BBC China editor Carrie Gracie quits post in equal pay row
From BBC - January 7, 2018

The BBC's China editor Carrie Gracie has resigned from her post, citing pay inequality with male colleagues.

In an open letter, Ms Gracie - who has been at the BBC for more than 30 years - accused the corporation of having a "secretive and illegal pay culture".

She said the BBC was facing a "crisis of trust", after it was revealed two-thirds of its stars earning more than 150,000 were male.

The BBC said there was "no systemic discrimination against women".

Ms Gracie said she left her role as editor of the corporation's Beijing bureau last week, but would remain with the BBC.

She said she would return to her former post in the TV newsroom "where I expect to be paid equally".

Ms Gracie is co-presenting BBC Radio 4's Today programme on Monday.

In the letter, posted on her blog, Ms Gracie - a China specialist who is fluent in Mandarin - said "the BBC belongs to you, the licence fee payer.

"I believe you have a right to know that it is breaking equality law and resisting pressure for a fair and transparent pay structure."

In July last year, the BBC was forced to reveal the salaries of all employees earning more than 150,000 a year.

Ms Gracie said she was dismayed to discover the BBC's two male international editors earned "at least 50% more" than its two female counterparts.

US editor Jon Sopel earned 200,000-249,999, it was revealed, while Middle East editor Jeremy Bowen earned 150,000-199,999.

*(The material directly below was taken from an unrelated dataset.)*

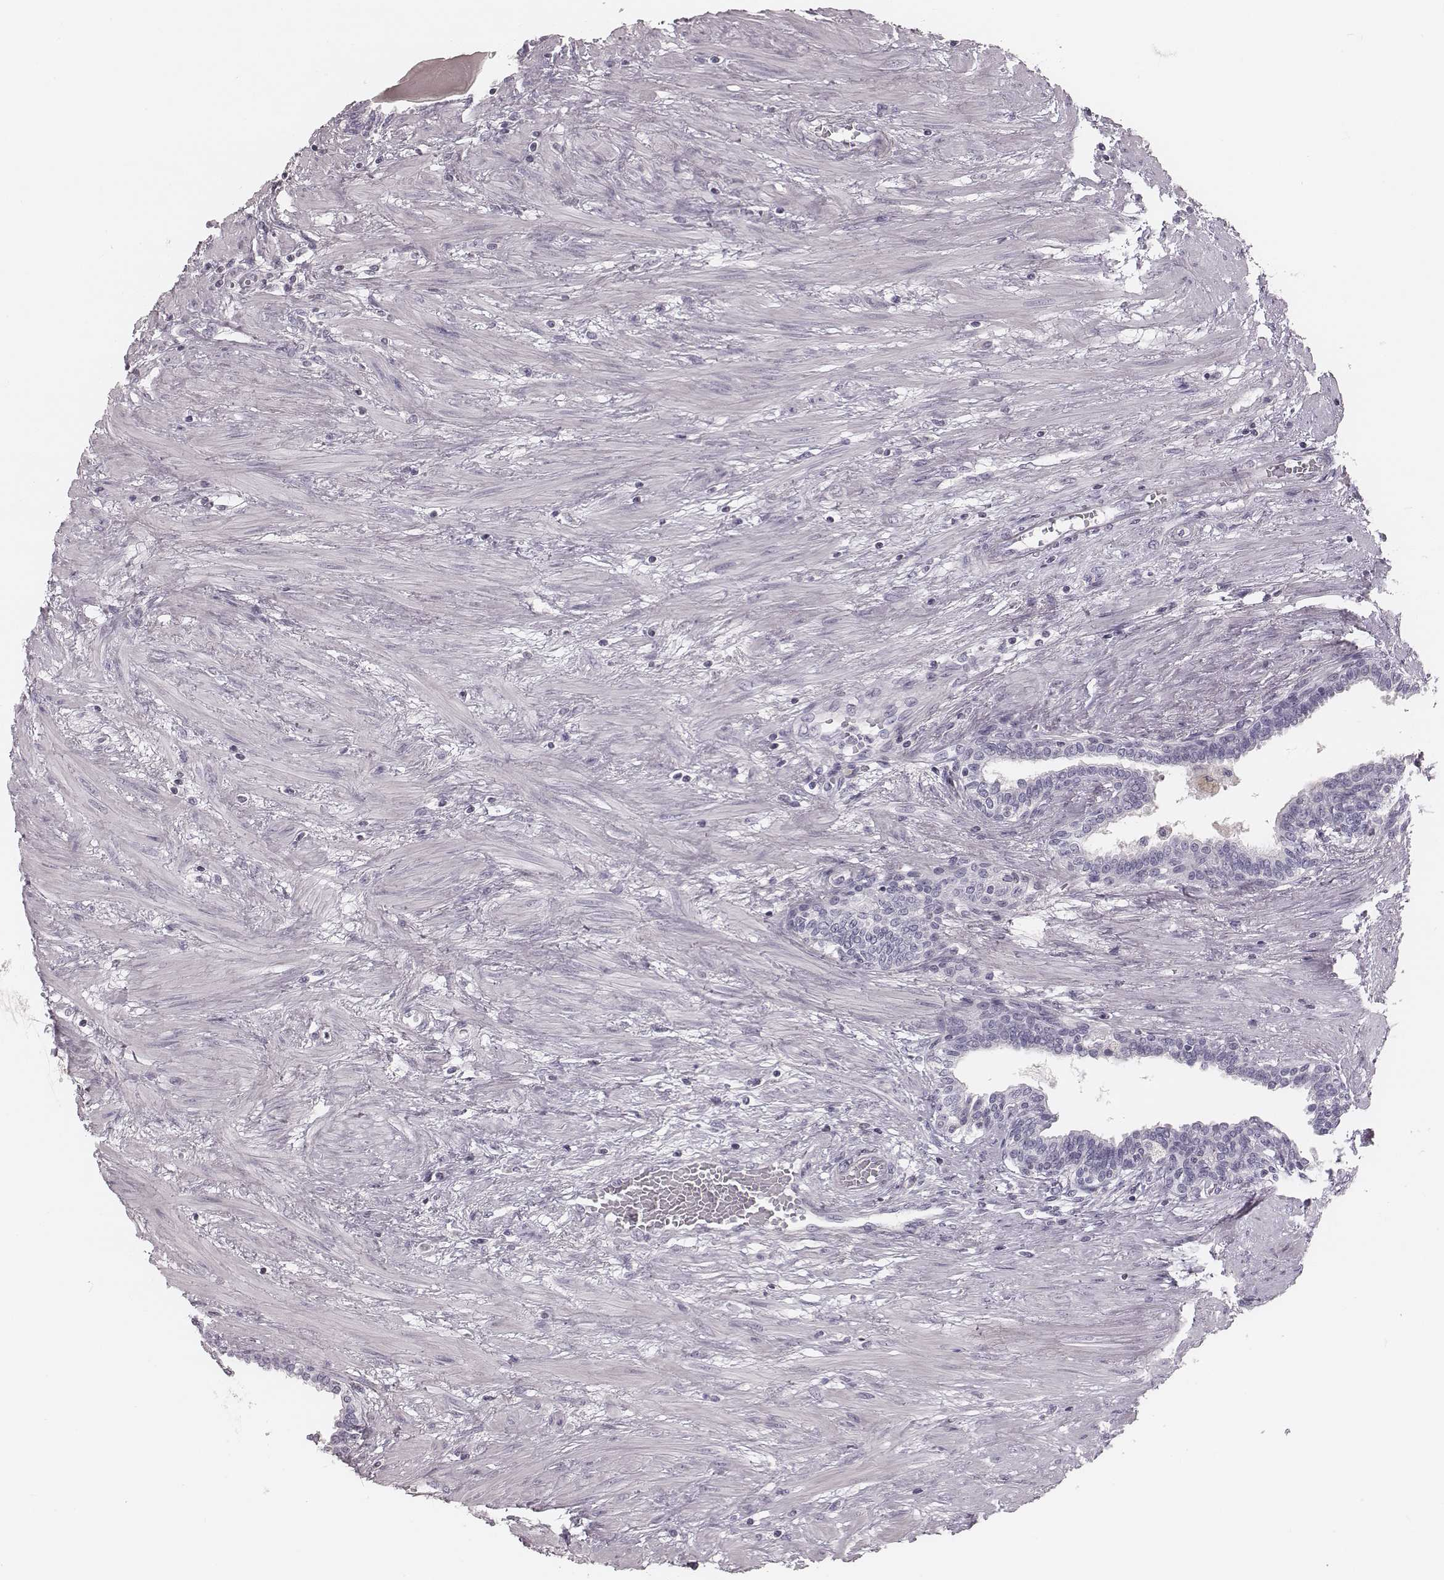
{"staining": {"intensity": "negative", "quantity": "none", "location": "none"}, "tissue": "prostate", "cell_type": "Glandular cells", "image_type": "normal", "snomed": [{"axis": "morphology", "description": "Normal tissue, NOS"}, {"axis": "topography", "description": "Prostate"}], "caption": "DAB (3,3'-diaminobenzidine) immunohistochemical staining of unremarkable human prostate shows no significant staining in glandular cells.", "gene": "S100Z", "patient": {"sex": "male", "age": 55}}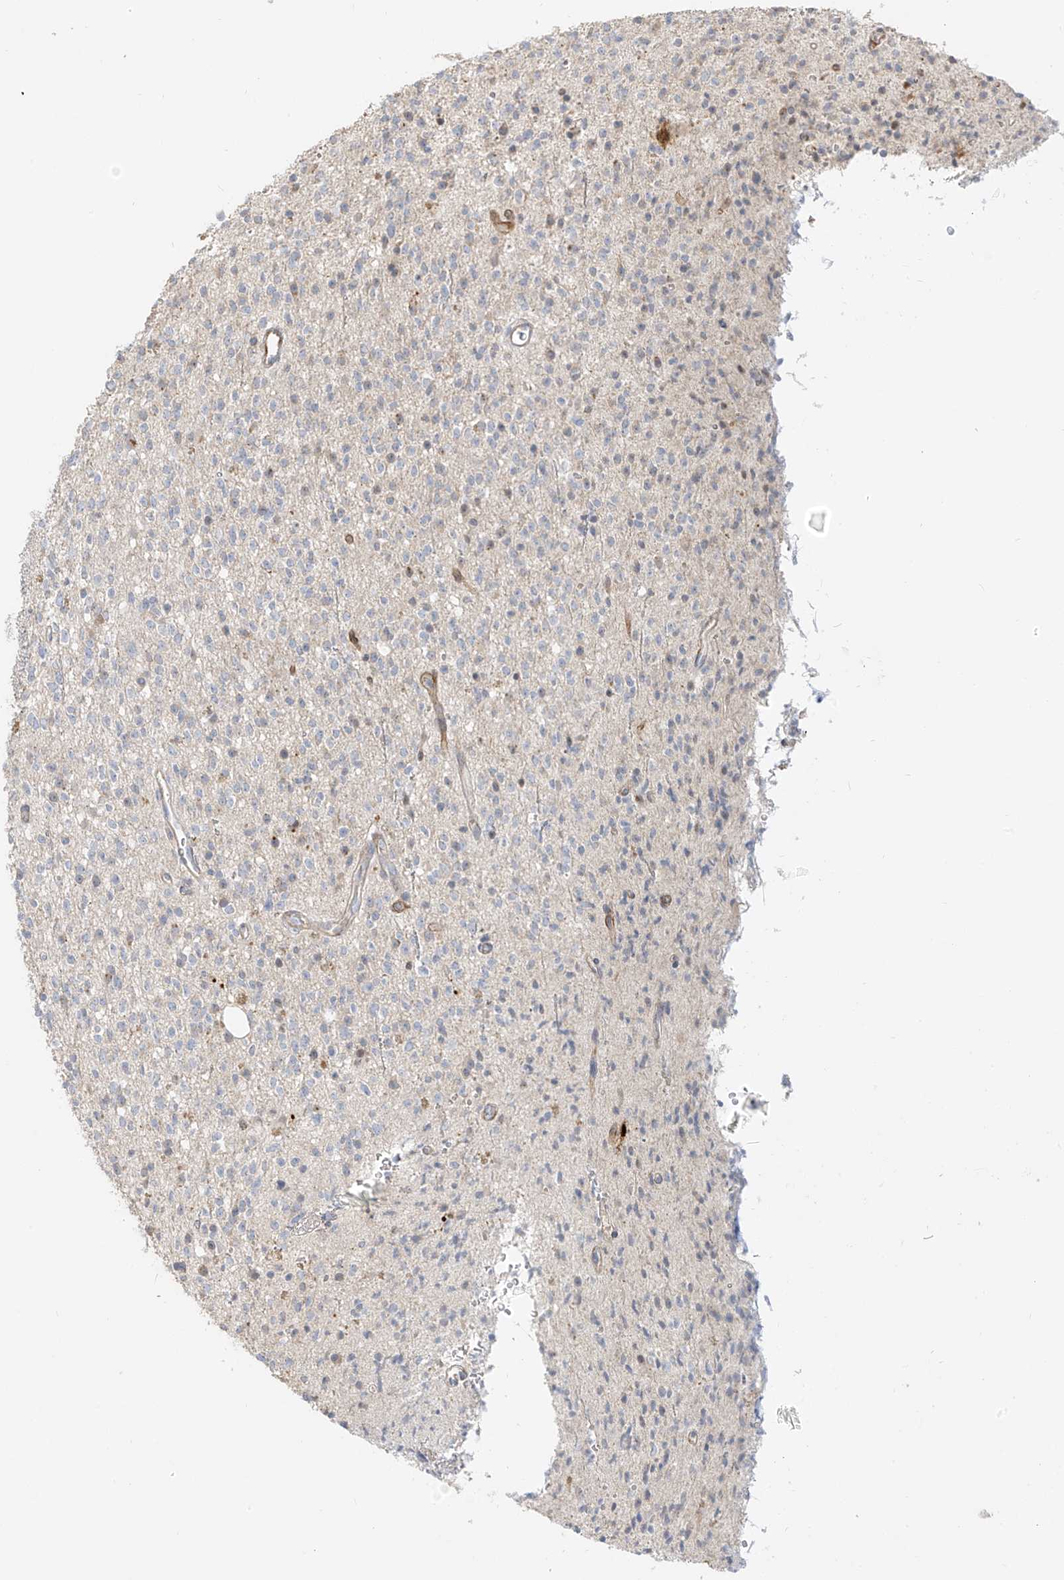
{"staining": {"intensity": "negative", "quantity": "none", "location": "none"}, "tissue": "glioma", "cell_type": "Tumor cells", "image_type": "cancer", "snomed": [{"axis": "morphology", "description": "Glioma, malignant, High grade"}, {"axis": "topography", "description": "Brain"}], "caption": "Immunohistochemistry photomicrograph of neoplastic tissue: glioma stained with DAB (3,3'-diaminobenzidine) shows no significant protein positivity in tumor cells.", "gene": "C2orf42", "patient": {"sex": "male", "age": 34}}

Ms Gracie was not on the list, meaning her salary was less than 150,000.

A letter calling for equal pay - published in the Telegraph - was later signed by both Ms Gracie and BBC Europe editor, Katya Adler.

Equal pay

In her open letter, Ms Gracie said: "The Equality Act 2010 states that men and women doing equal work must receive equal pay.

"But last July I learned that in the previous financial year, the two men earned at least 50% more than the two women.